I would like every record reproduced exactly, with the pictures left out.

[Collected data entries]
Content starts

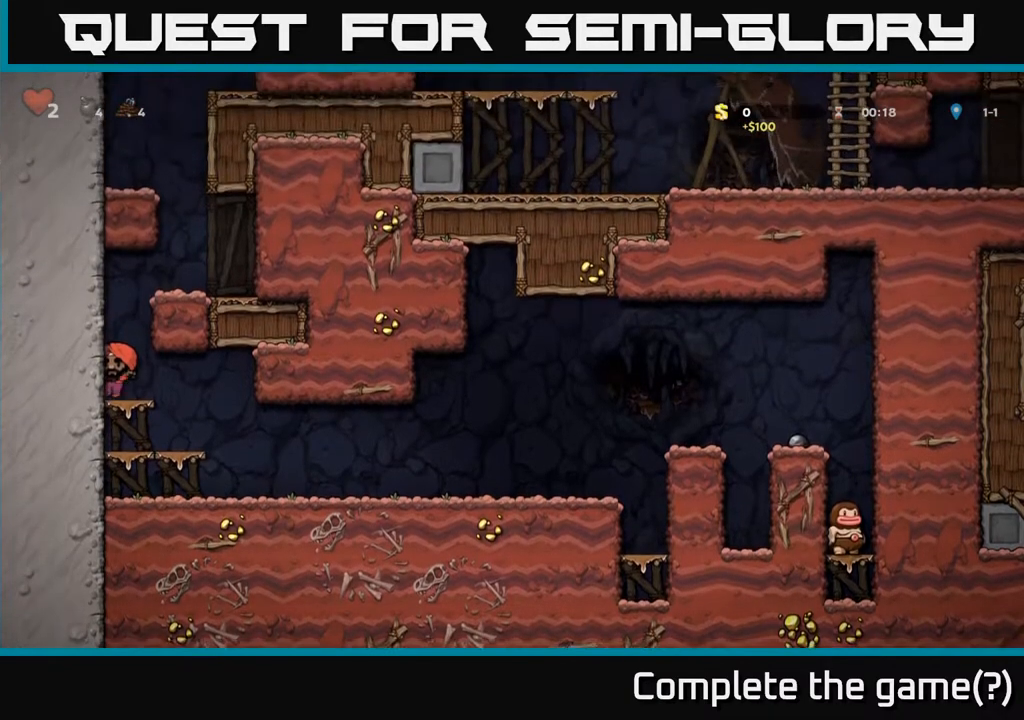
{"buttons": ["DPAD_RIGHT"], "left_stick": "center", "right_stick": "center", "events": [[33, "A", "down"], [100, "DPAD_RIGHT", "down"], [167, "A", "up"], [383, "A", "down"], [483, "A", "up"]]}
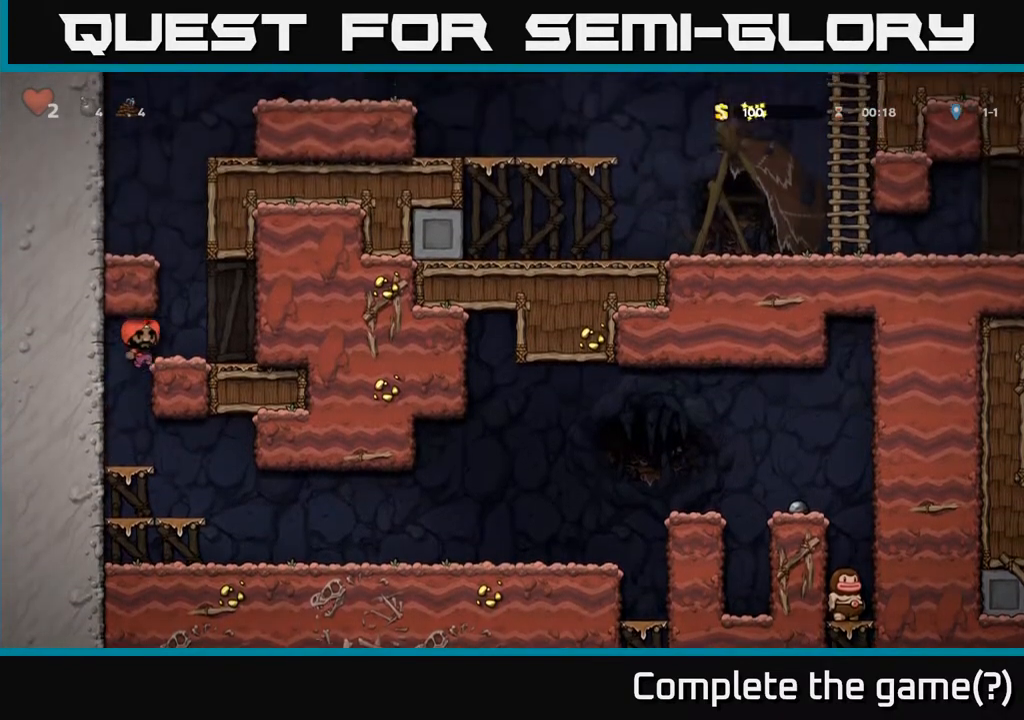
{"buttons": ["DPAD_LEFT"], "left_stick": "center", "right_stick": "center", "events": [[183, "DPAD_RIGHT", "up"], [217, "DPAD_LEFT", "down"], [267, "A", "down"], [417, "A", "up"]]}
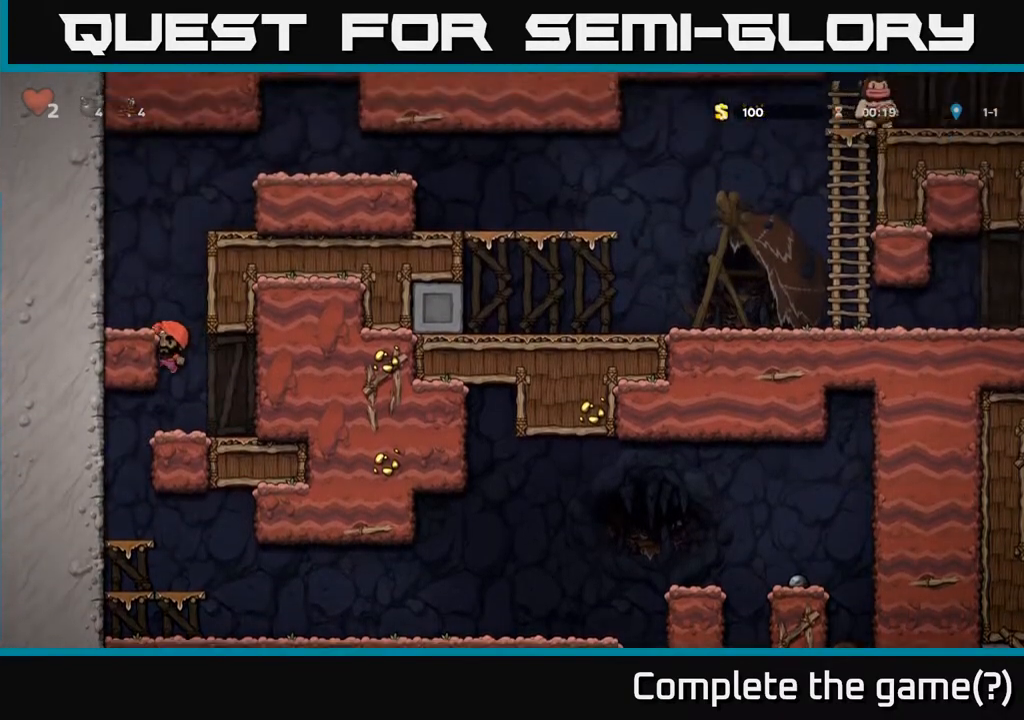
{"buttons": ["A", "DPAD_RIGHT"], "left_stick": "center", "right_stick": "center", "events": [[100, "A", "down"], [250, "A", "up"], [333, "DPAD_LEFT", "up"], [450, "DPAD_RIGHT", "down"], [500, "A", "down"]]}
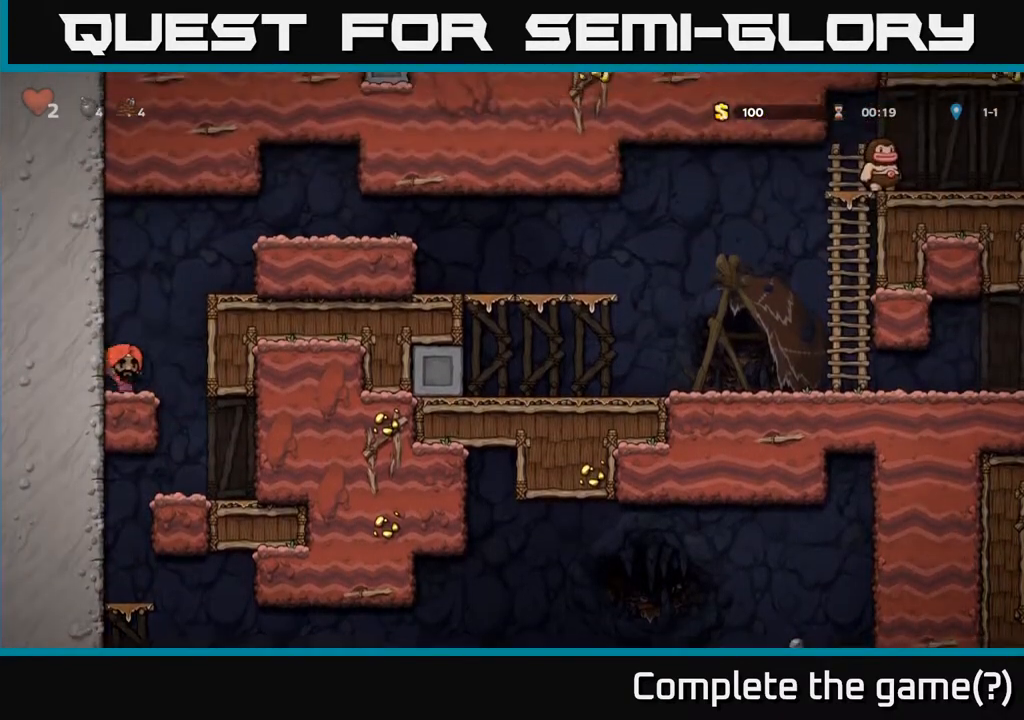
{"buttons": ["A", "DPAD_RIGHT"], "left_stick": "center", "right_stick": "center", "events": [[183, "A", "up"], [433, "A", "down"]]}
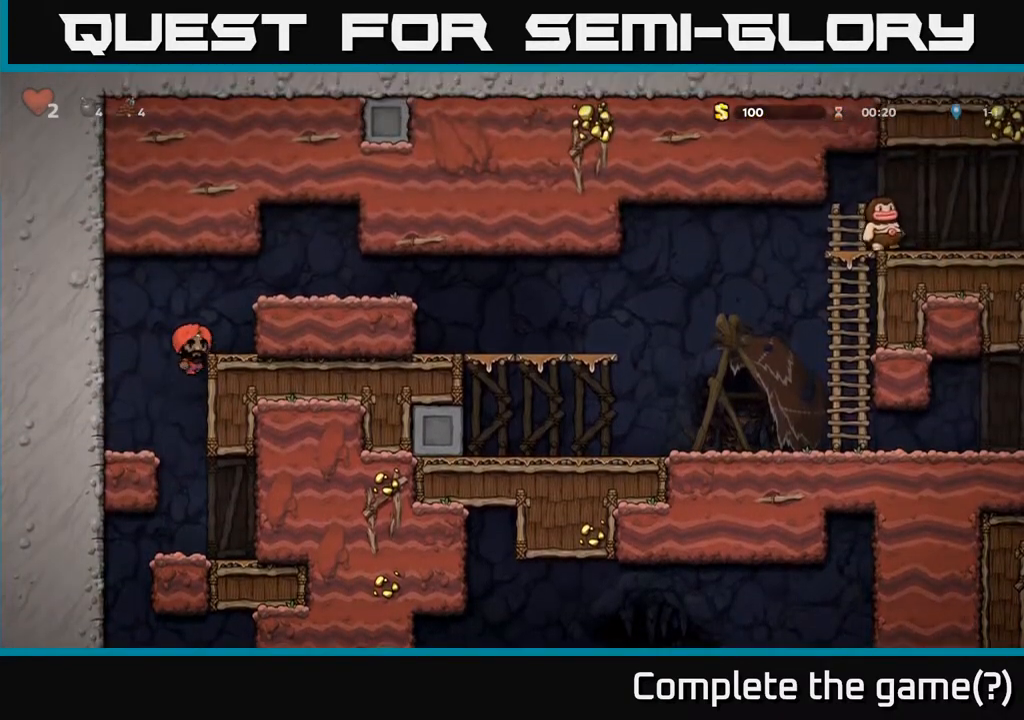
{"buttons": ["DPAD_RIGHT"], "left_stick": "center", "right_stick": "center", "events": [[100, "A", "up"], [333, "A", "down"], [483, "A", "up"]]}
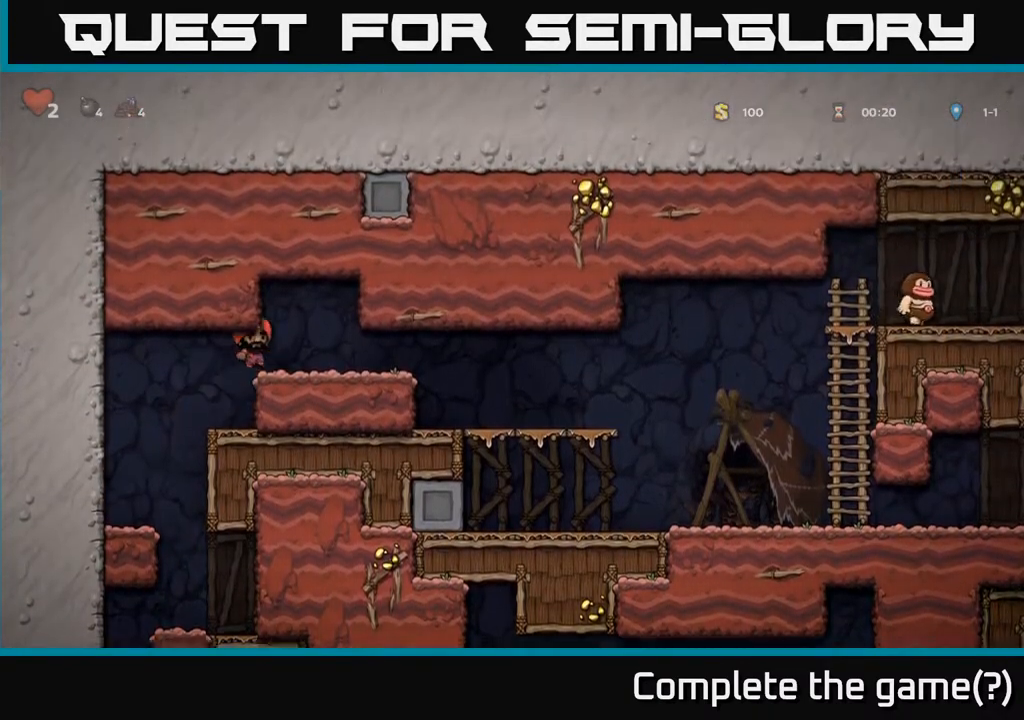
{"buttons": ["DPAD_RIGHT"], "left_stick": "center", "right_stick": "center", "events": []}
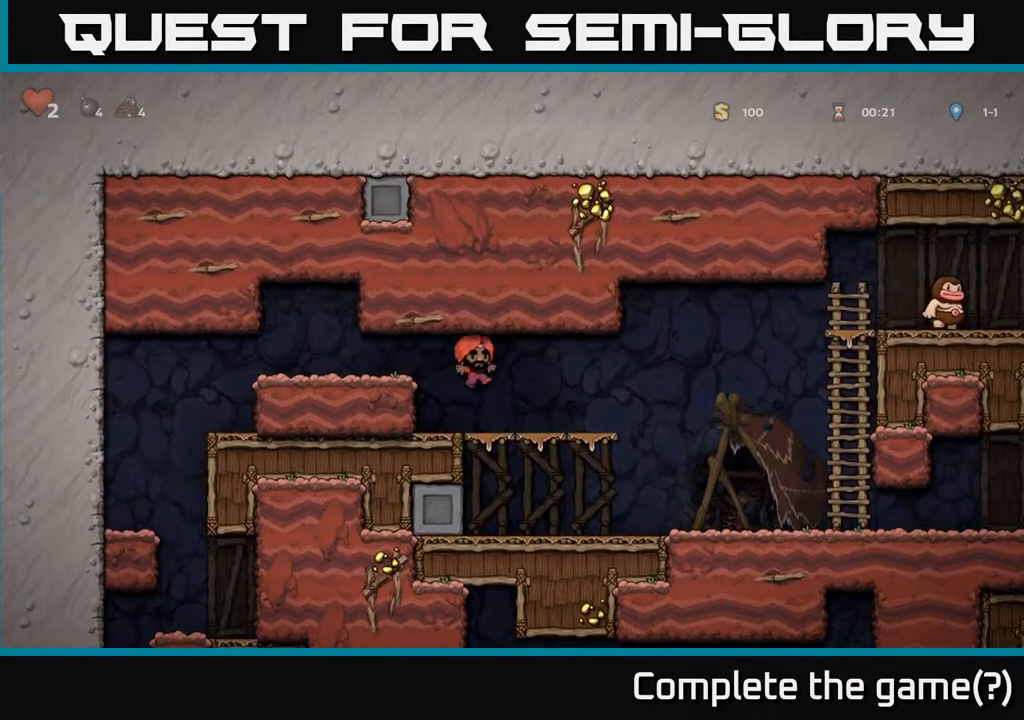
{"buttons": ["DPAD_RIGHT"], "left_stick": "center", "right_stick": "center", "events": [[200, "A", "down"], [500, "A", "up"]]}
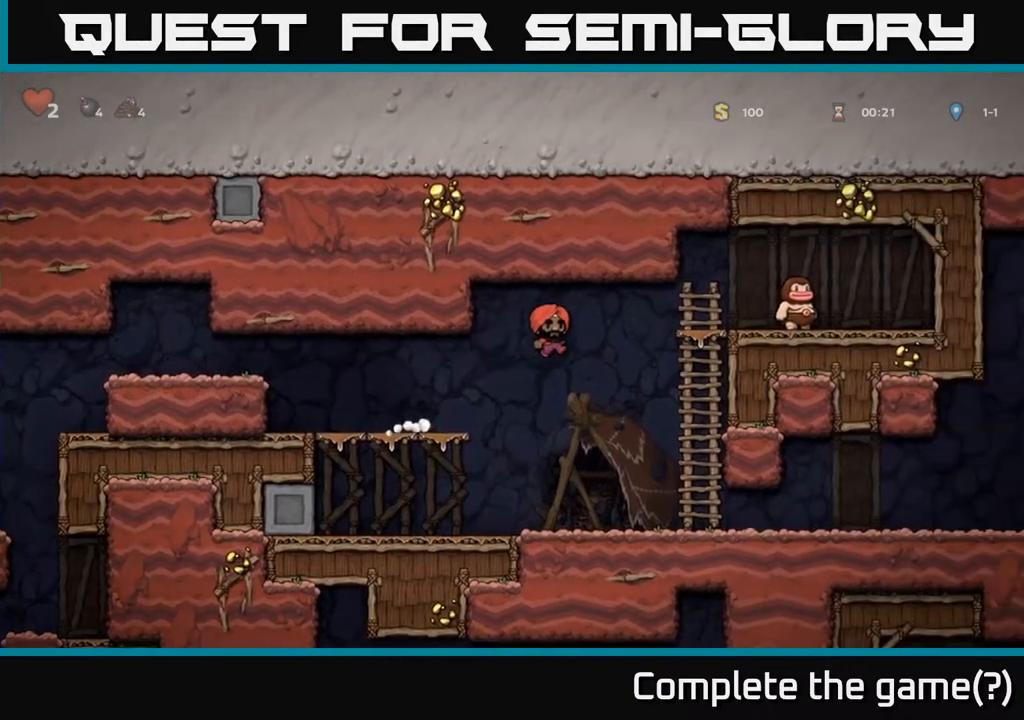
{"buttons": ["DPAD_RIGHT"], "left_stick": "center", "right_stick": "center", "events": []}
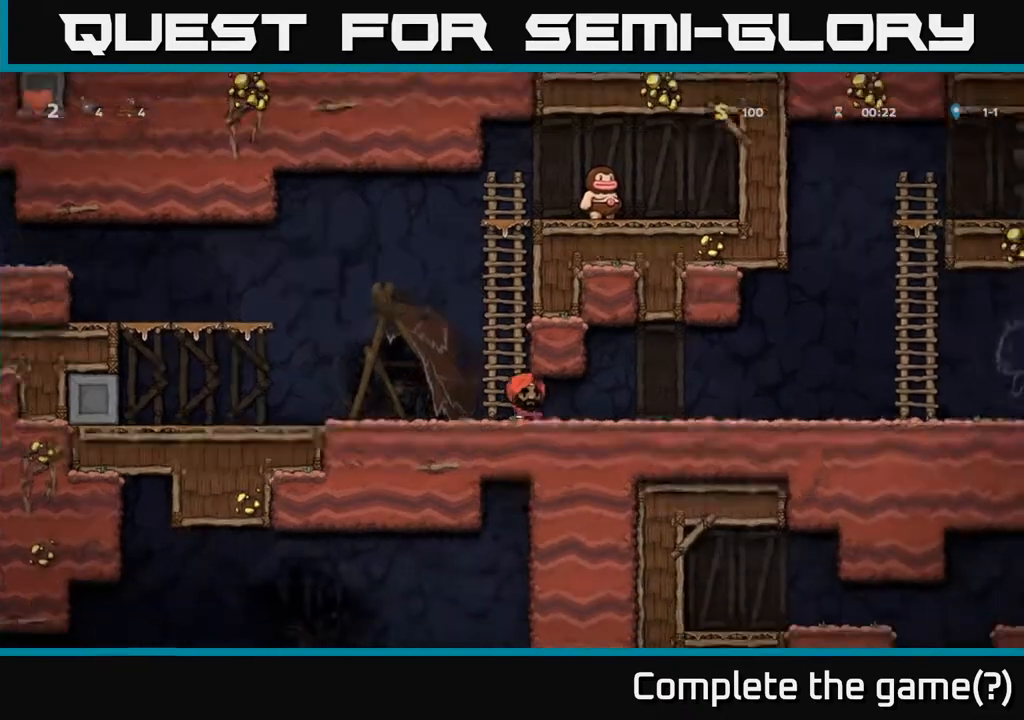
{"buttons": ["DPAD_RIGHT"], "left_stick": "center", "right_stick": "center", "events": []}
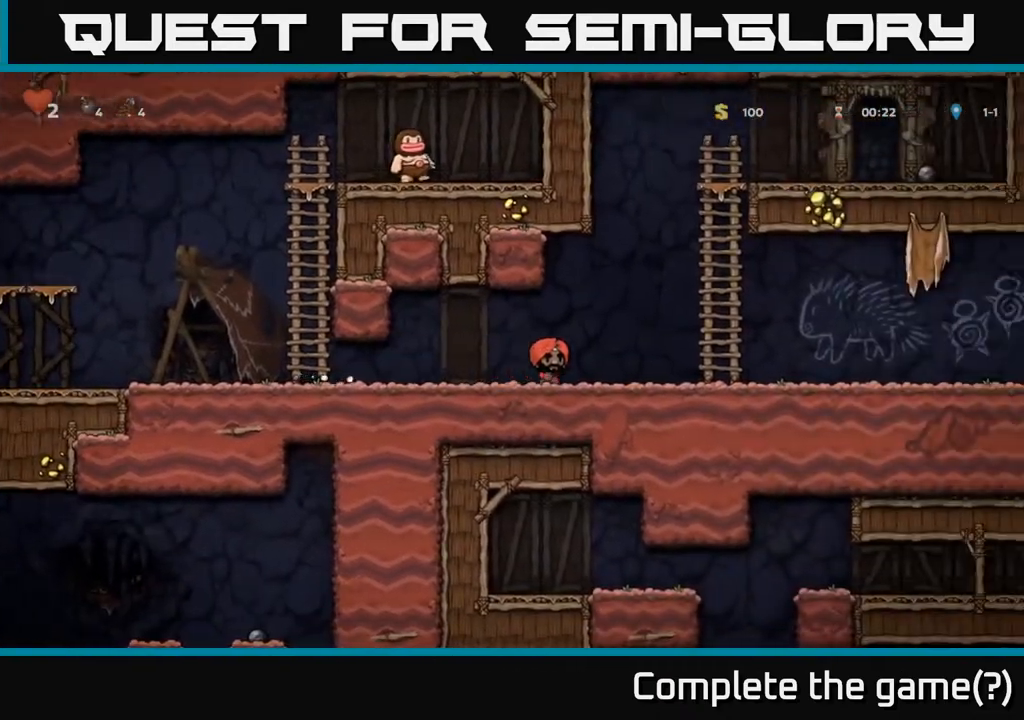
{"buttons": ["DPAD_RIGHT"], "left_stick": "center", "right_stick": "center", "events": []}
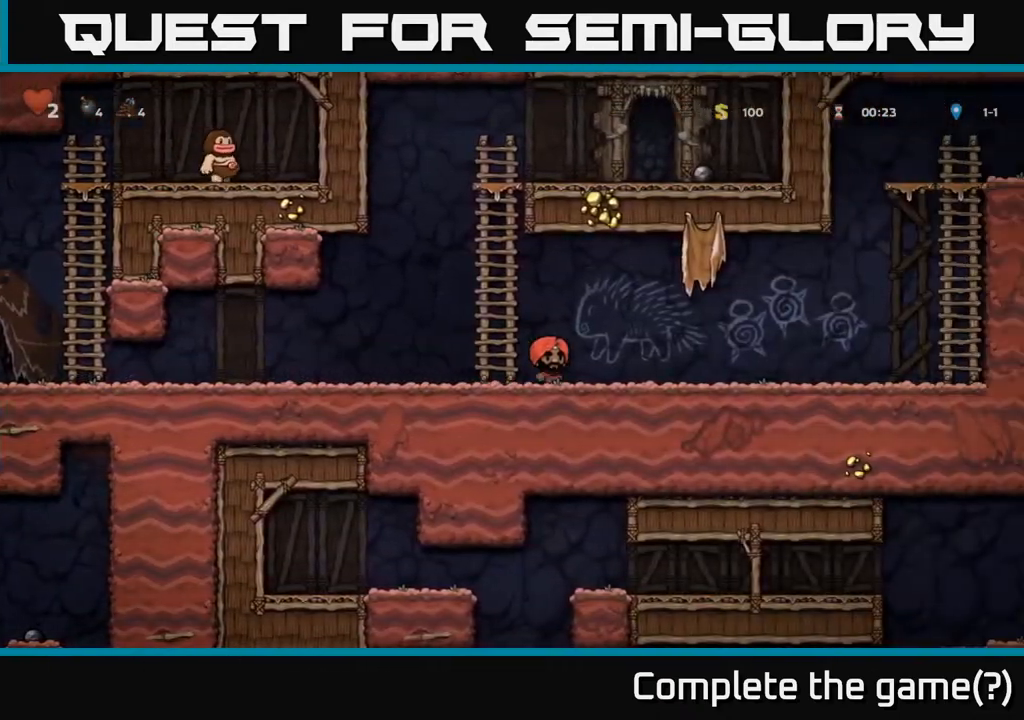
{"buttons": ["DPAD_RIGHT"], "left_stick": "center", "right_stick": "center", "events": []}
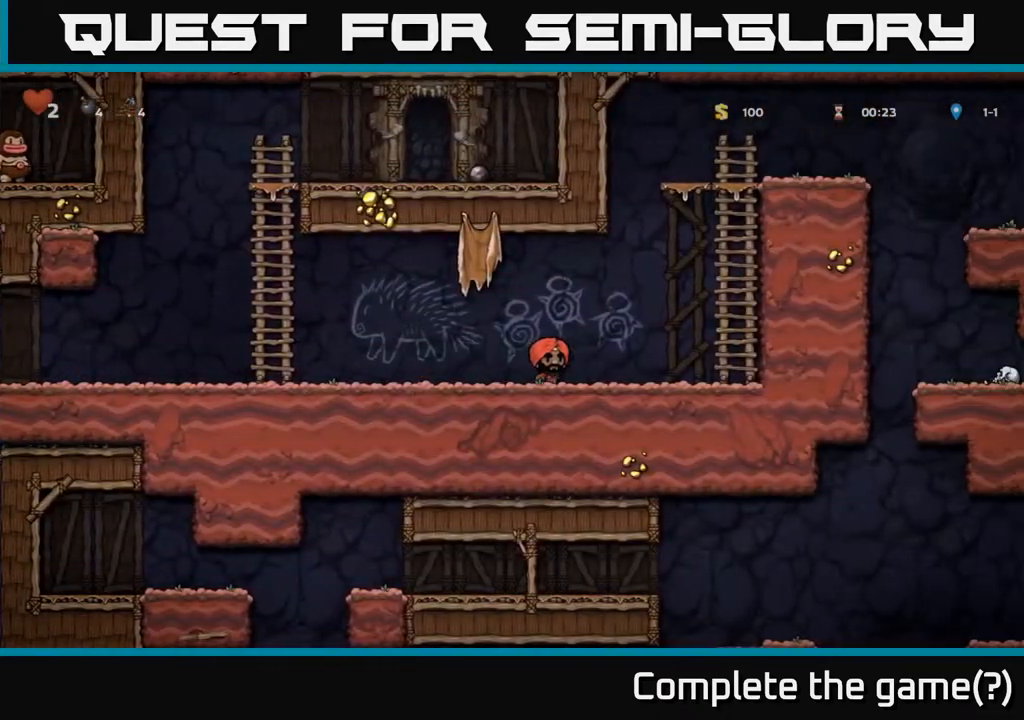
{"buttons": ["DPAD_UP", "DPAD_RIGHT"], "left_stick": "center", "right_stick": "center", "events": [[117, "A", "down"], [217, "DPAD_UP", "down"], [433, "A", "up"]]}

Content ends

### Written response
{"buttons": ["DPAD_RIGHT"], "left_stick": "center", "right_stick": "center", "events": [[33, "A", "down"], [100, "DPAD_RIGHT", "down"], [167, "A", "up"], [383, "A", "down"], [483, "A", "up"]]}
{"buttons": ["DPAD_LEFT"], "left_stick": "center", "right_stick": "center", "events": [[183, "DPAD_RIGHT", "up"], [217, "DPAD_LEFT", "down"], [267, "A", "down"], [417, "A", "up"]]}
{"buttons": ["A", "DPAD_RIGHT"], "left_stick": "center", "right_stick": "center", "events": [[100, "A", "down"], [250, "A", "up"], [333, "DPAD_LEFT", "up"], [450, "DPAD_RIGHT", "down"], [500, "A", "down"]]}
{"buttons": ["A", "DPAD_RIGHT"], "left_stick": "center", "right_stick": "center", "events": [[183, "A", "up"], [433, "A", "down"]]}
{"buttons": ["DPAD_RIGHT"], "left_stick": "center", "right_stick": "center", "events": [[100, "A", "up"], [333, "A", "down"], [483, "A", "up"]]}
{"buttons": ["DPAD_RIGHT"], "left_stick": "center", "right_stick": "center", "events": []}
{"buttons": ["DPAD_RIGHT"], "left_stick": "center", "right_stick": "center", "events": [[200, "A", "down"], [500, "A", "up"]]}
{"buttons": ["DPAD_RIGHT"], "left_stick": "center", "right_stick": "center", "events": []}
{"buttons": ["DPAD_RIGHT"], "left_stick": "center", "right_stick": "center", "events": []}
{"buttons": ["DPAD_RIGHT"], "left_stick": "center", "right_stick": "center", "events": []}
{"buttons": ["DPAD_RIGHT"], "left_stick": "center", "right_stick": "center", "events": []}
{"buttons": ["DPAD_UP", "DPAD_RIGHT"], "left_stick": "center", "right_stick": "center", "events": [[117, "A", "down"], [217, "DPAD_UP", "down"], [433, "A", "up"]]}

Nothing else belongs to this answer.